▸ Your instructions:
Return the listing in full and exactly, but without a single picture.

▸ Listed entries:
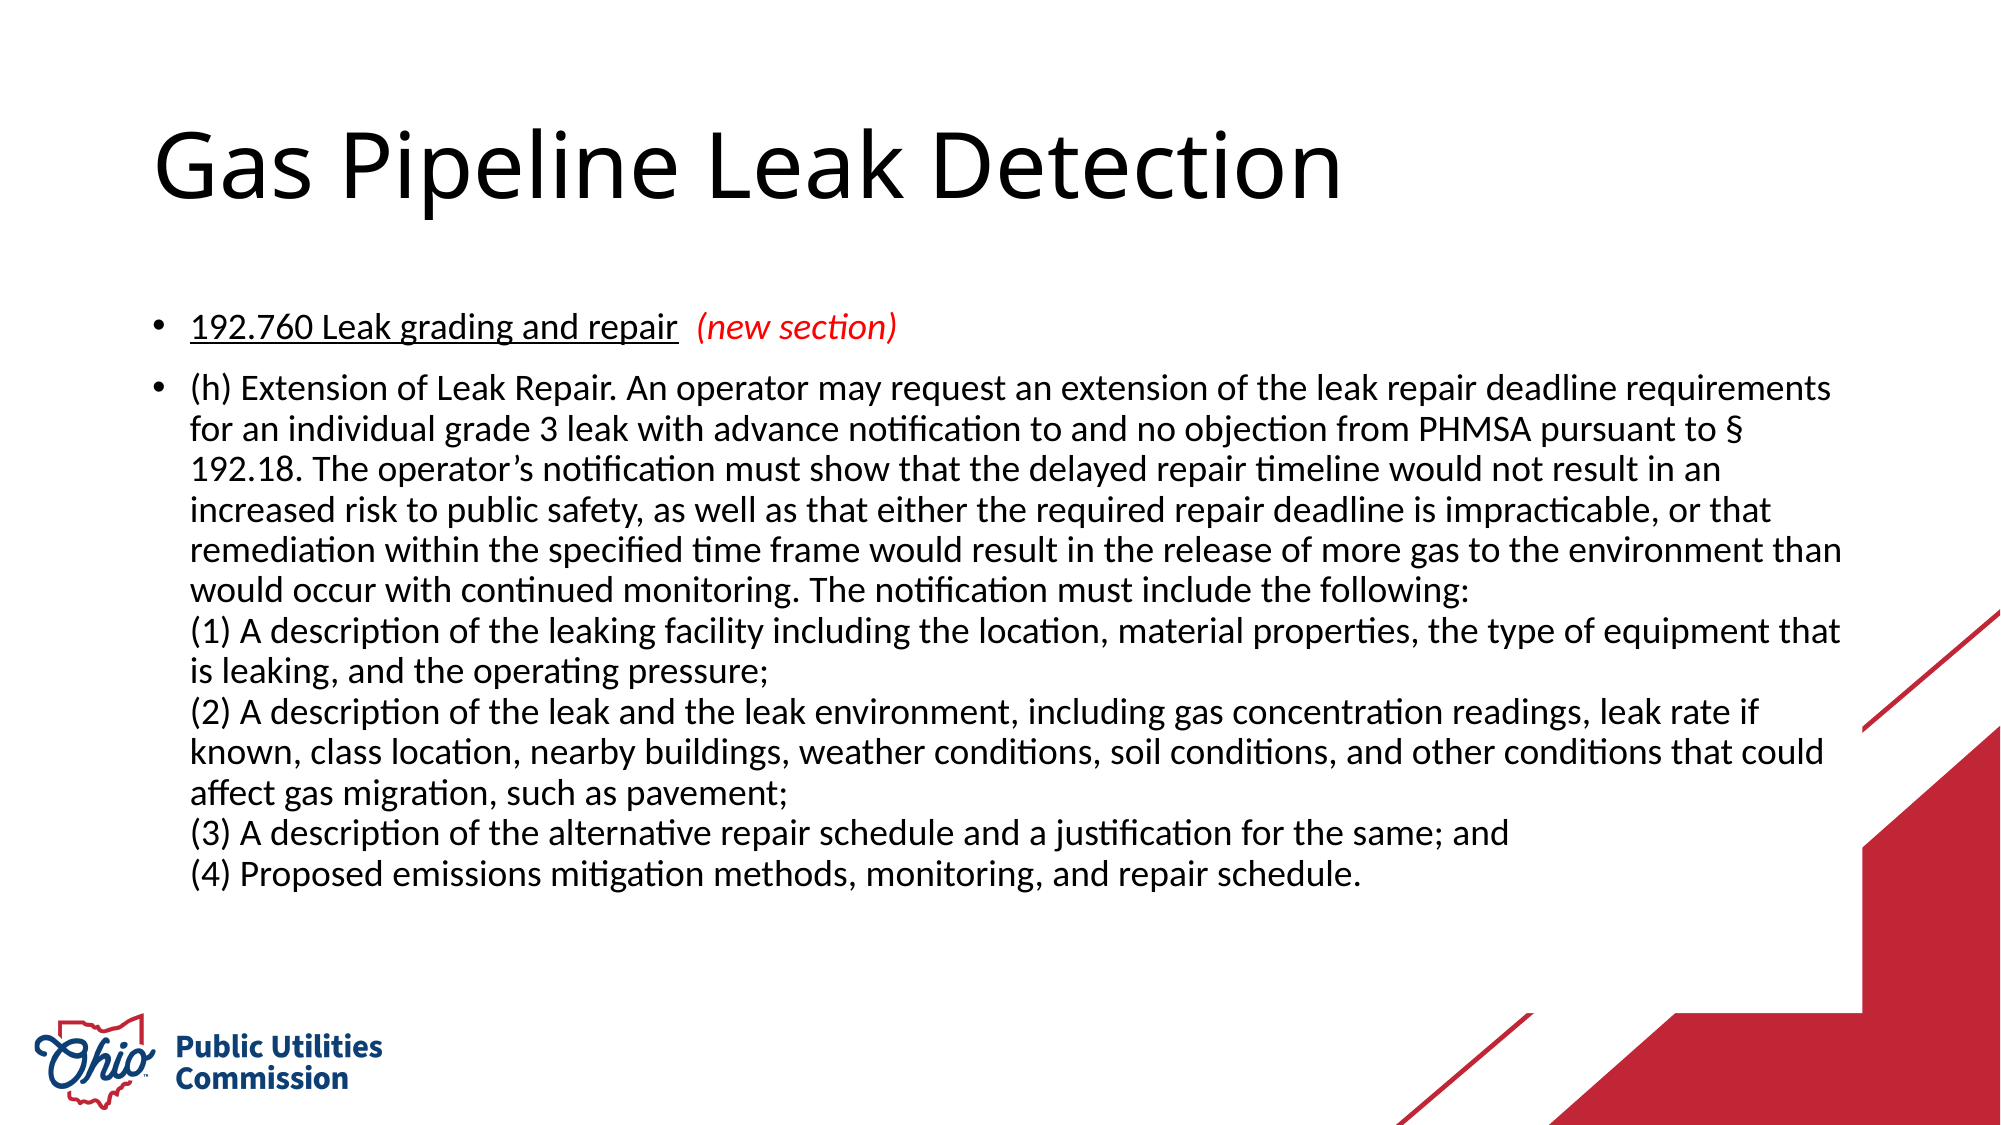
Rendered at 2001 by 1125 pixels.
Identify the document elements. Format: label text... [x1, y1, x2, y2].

list 192.760 Leak grading and repair (new section) (h) Extension of Leak Repair. An operator may request an extension of the leak repair deadline requirements for an individual grade 3 leak with advance notification to and no objection from PHMSA pursuant to § 192.18. The operator’s notification must show that the delayed repair timeline would not result in an increased risk to public safety, as well as that either the required repair deadline is impracticable, or that remediation within the specified time frame would result in the release of more gas to the environment than would occur with continued monitoring. The notification must include the following: (1) A description of the leaking facility including the location, material properties, the type of equipment that is leaking, and the operating pressure; (2) A description of the leak and the leak environment, including gas concentration readings, leak rate if known, class location, nearby buildings, weather conditions, soil conditions, and other conditions that could affect gas migration, such as pavement; (3) A description of the alternative repair schedule and a justification for the same; and (4) Proposed emissions mitigation methods, monitoring, and repair schedule. [137, 299, 1863, 1014]
picture [34, 1013, 382, 1110]
title Gas Pipeline Leak Detection [137, 59, 1863, 278]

▸ Task solution:
Rendered at 2001 by 1125 pixels.
Identify the document elements. Format: label text... [x1, y1, x2, y2].

list 192.760 Leak grading and repair (new section) (h) Extension of Leak Repair. An operator may request an extension of the leak repair deadline requirements for an individual grade 3 leak with advance notification to and no objection from PHMSA pursuant to § 192.18. The operator’s notification must show that the delayed repair timeline would not result in an increased risk to public safety, as well as that either the required repair deadline is impracticable, or that remediation within the specified time frame would result in the release of more gas to the environment than would occur with continued monitoring. The notification must include the following: (1) A description of the leaking facility including the location, material properties, the type of equipment that is leaking, and the operating pressure; (2) A description of the leak and the leak environment, including gas concentration readings, leak rate if known, class location, nearby buildings, weather conditions, soil conditions, and other conditions that could affect gas migration, such as pavement; (3) A description of the alternative repair schedule and a justification for the same; and (4) Proposed emissions mitigation methods, monitoring, and repair schedule. [137, 299, 1863, 1014]
picture [34, 1013, 382, 1110]
title Gas Pipeline Leak Detection [137, 59, 1863, 278]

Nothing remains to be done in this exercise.